The other day, I was giving a public lecture when someone asked me a question that I wish people would ask me more often: "Professor: Why are you a scientist?"
I answered that I couldn't do anything else, that I considered it a privilege to dedicate my life to teaching and research. But what's really special in this profession, to me at least, is that it allows us the space to create something new, something that will make us matter. It gives us an opportunity to engage with the "mystery," as Albert Einstein called our attraction to the unknown:
The fairest thing we can experience is the mysterious. It is the fundamental emotion which stands at the cradle of true art and science. He who does not know it and can no longer wonder, is as good as dead ...
Note how Einstein placed the arts and the sciences under the same umbrella, as fruits of our struggles to make sense of the world and of ourselves.
Science opens doors to the unknown, to that part of reality that escapes our senses. What we don't see, or hear, is as real as what we capture with our senses. We use different instruments to amplify our perception of physical reality, even knowing that we are perennially myopic; any telescope, microscope, or detector has limited range and accuracy, which improve as technology advances. It's obvious that a telescope from the 19th century couldn't compete with today's large telescopes. A telescope from the 22nd century will dwarf ours. As a consequence, what we capture of reality depends in essential ways on what our instruments allow us to see.
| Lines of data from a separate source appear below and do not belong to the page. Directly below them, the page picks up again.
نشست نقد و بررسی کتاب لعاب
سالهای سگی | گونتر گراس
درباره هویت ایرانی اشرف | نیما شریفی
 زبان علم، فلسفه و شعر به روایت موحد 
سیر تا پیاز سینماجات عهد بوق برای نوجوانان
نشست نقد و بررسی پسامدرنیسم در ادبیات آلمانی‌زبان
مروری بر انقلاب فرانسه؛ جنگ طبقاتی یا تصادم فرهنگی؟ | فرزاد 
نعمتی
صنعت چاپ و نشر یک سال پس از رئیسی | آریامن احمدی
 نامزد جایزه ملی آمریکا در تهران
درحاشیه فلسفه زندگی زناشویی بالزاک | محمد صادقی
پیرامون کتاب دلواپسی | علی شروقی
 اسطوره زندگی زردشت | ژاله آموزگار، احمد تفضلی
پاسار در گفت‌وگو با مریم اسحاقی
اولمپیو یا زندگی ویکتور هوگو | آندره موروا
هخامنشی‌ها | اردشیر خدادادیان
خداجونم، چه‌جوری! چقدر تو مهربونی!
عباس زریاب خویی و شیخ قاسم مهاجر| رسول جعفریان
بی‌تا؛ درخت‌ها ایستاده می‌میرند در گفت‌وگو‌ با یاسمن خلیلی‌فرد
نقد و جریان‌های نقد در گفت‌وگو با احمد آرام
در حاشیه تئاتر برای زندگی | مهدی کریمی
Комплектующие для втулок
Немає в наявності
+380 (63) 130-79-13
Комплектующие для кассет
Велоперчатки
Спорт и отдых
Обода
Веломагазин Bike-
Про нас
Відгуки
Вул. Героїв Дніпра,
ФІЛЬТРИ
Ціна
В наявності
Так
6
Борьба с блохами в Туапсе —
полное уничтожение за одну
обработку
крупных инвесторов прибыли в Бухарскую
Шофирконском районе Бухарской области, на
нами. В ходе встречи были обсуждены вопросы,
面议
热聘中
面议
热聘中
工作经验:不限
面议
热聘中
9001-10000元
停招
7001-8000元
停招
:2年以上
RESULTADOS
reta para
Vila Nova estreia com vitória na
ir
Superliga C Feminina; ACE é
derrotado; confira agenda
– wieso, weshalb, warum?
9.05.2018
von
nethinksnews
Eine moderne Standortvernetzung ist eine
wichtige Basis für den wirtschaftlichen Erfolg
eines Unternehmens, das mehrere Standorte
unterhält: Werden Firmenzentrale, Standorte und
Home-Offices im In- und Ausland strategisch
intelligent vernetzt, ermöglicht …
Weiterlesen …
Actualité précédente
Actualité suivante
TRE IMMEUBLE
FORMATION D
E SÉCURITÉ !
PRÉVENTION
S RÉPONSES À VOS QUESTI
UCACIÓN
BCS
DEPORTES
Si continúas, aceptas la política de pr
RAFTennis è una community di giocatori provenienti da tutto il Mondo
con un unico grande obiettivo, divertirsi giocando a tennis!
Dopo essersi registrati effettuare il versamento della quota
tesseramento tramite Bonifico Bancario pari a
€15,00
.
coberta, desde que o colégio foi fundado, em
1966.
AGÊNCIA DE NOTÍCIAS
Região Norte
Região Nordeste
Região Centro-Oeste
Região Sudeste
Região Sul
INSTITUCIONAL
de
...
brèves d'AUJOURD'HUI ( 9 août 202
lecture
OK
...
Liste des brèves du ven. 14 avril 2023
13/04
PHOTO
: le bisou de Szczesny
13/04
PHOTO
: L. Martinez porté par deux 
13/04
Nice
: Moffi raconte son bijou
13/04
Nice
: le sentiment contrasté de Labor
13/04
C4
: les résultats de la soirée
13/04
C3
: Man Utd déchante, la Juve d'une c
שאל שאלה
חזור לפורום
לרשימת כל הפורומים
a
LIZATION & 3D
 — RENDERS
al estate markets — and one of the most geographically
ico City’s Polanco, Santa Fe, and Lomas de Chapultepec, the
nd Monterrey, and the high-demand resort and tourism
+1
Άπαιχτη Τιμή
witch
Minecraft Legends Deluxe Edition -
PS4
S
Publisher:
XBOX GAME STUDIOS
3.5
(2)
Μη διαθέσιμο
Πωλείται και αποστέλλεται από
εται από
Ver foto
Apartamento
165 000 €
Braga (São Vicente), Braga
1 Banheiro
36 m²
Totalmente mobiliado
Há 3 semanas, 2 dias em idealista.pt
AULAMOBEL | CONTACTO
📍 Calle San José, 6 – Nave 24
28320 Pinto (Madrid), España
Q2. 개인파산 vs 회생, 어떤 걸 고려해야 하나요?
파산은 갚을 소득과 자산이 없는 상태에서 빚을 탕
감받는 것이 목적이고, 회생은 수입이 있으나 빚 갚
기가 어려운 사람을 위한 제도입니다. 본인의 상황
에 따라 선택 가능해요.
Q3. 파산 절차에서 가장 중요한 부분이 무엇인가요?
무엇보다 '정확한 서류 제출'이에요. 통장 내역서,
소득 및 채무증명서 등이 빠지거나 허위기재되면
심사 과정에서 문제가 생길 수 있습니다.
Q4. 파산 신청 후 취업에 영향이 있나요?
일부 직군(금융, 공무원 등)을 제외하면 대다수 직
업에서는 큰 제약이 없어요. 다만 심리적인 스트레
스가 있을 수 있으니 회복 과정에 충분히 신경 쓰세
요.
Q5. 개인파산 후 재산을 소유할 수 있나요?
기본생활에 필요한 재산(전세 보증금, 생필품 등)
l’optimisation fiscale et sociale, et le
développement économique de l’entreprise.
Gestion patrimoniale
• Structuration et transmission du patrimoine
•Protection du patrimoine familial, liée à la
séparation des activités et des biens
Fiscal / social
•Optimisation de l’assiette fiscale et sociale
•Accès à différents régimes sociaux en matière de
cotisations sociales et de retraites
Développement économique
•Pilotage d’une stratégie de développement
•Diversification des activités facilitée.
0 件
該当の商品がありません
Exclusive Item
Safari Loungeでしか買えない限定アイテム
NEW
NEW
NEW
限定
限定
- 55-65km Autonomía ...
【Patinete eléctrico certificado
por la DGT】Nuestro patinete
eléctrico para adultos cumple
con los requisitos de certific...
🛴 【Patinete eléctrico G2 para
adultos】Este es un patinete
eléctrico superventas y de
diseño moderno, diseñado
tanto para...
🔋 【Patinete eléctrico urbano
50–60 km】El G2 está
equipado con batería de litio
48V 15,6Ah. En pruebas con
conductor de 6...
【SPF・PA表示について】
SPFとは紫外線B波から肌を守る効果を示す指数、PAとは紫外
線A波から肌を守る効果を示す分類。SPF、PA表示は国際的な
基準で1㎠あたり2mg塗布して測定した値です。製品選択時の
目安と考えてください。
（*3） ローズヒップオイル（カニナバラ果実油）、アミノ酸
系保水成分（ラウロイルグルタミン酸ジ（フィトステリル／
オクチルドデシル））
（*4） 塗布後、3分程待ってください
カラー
As technology advances, new instruments might change our worldview. Take the microscope. Invented in the late 17th century, it changed how people saw life. It allowed people to ask questions they couldn't have contemplated before. This is a theme I expand upon in The Island of Knowledge. Knowledge doesn't grow linearly but, instead, in unpredictable ways, always related to the technologies we have at hand. So, the mystery that surrounds us — the unknown slices of physical reality — will always be here. There is no complete or final knowledge.
This fact gives science a unique character. It's not only a path toward knowledge, but an open ended path allowing us to grow as we search. When people ask me, "What is the meaning of life?," my answer is unwavering: The meaning of life is to find meaning in life. People do this in all sorts of ways — exploring through science is certainly one of them.
As a final image of how I picture this search in science, imagine an alpinist. He has prepared for a long time to climb a very high peak. The day finally comes and, after much effort, he arrives at the top. From there, he can do two things: he can either pat himself on the back and climb down, or he can take a look around and see all the other peaks he hasn't climbed yet and start all over again, aiming higher and higher.
Science research is like climbing all the peaks that we can find. And when we exhaust what we can find around here, all we have to do is look up and take off to outer space.